▸ TASK DETAILS
Range to reproduce from the entries below: the line with "wine glass: none", the line with "kettle: present [968,608,1040,690]", and every line in between. Give them exactly and give nothing else.

Indoor scene change data
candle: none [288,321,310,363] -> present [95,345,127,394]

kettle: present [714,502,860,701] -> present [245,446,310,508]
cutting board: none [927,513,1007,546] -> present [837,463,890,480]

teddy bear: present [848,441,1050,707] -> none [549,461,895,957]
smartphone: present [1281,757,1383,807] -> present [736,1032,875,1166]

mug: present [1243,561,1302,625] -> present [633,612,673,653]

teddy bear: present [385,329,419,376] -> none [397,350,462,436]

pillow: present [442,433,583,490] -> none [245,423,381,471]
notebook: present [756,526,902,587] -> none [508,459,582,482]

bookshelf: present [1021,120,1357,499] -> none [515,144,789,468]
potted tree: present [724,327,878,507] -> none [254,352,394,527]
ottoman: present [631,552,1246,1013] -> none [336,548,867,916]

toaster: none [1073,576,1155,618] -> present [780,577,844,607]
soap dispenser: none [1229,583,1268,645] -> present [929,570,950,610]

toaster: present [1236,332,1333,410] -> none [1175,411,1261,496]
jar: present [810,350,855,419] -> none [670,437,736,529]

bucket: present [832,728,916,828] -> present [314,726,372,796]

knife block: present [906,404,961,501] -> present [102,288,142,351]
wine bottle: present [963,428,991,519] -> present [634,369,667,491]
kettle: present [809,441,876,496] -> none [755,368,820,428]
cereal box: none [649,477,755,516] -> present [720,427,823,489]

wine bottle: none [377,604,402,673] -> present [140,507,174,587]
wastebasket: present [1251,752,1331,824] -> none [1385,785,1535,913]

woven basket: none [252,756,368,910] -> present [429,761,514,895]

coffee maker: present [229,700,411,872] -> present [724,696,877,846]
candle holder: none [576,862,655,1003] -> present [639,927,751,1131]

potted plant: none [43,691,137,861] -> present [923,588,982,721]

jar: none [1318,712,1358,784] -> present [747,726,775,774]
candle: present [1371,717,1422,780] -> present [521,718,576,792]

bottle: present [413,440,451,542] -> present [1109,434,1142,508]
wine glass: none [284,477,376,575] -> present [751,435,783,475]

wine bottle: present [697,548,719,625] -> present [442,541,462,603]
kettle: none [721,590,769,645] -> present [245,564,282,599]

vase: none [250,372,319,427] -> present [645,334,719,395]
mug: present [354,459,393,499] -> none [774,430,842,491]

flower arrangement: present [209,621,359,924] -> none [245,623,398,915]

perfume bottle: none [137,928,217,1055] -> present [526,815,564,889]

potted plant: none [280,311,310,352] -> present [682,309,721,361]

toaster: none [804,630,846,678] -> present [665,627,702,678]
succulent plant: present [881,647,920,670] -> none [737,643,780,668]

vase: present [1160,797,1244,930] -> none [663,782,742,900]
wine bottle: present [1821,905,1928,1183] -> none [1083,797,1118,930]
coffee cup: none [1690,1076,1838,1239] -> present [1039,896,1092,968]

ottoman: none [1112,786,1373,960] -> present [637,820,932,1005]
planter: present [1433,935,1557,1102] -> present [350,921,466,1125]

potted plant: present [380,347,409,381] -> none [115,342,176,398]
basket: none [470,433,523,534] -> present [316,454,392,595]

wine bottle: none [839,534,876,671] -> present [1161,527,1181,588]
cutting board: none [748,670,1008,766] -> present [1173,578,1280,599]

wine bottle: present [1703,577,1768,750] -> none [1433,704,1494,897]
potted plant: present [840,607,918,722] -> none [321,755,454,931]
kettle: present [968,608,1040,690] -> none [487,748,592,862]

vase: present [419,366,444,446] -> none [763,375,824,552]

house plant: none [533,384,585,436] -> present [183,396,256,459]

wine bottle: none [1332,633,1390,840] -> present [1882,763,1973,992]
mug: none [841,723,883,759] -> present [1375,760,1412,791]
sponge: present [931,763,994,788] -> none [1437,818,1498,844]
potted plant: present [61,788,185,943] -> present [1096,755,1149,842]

▸ RESULT OF THIS TASK
wine glass: none [284,477,376,575] -> present [751,435,783,475]

wine bottle: present [697,548,719,625] -> present [442,541,462,603]
kettle: none [721,590,769,645] -> present [245,564,282,599]

vase: none [250,372,319,427] -> present [645,334,719,395]
mug: present [354,459,393,499] -> none [774,430,842,491]

flower arrangement: present [209,621,359,924] -> none [245,623,398,915]

perfume bottle: none [137,928,217,1055] -> present [526,815,564,889]

potted plant: none [280,311,310,352] -> present [682,309,721,361]

toaster: none [804,630,846,678] -> present [665,627,702,678]
succulent plant: present [881,647,920,670] -> none [737,643,780,668]

vase: present [1160,797,1244,930] -> none [663,782,742,900]
wine bottle: present [1821,905,1928,1183] -> none [1083,797,1118,930]
coffee cup: none [1690,1076,1838,1239] -> present [1039,896,1092,968]

ottoman: none [1112,786,1373,960] -> present [637,820,932,1005]
planter: present [1433,935,1557,1102] -> present [350,921,466,1125]

potted plant: present [380,347,409,381] -> none [115,342,176,398]
basket: none [470,433,523,534] -> present [316,454,392,595]

wine bottle: none [839,534,876,671] -> present [1161,527,1181,588]
cutting board: none [748,670,1008,766] -> present [1173,578,1280,599]

wine bottle: present [1703,577,1768,750] -> none [1433,704,1494,897]
potted plant: present [840,607,918,722] -> none [321,755,454,931]
kettle: present [968,608,1040,690] -> none [487,748,592,862]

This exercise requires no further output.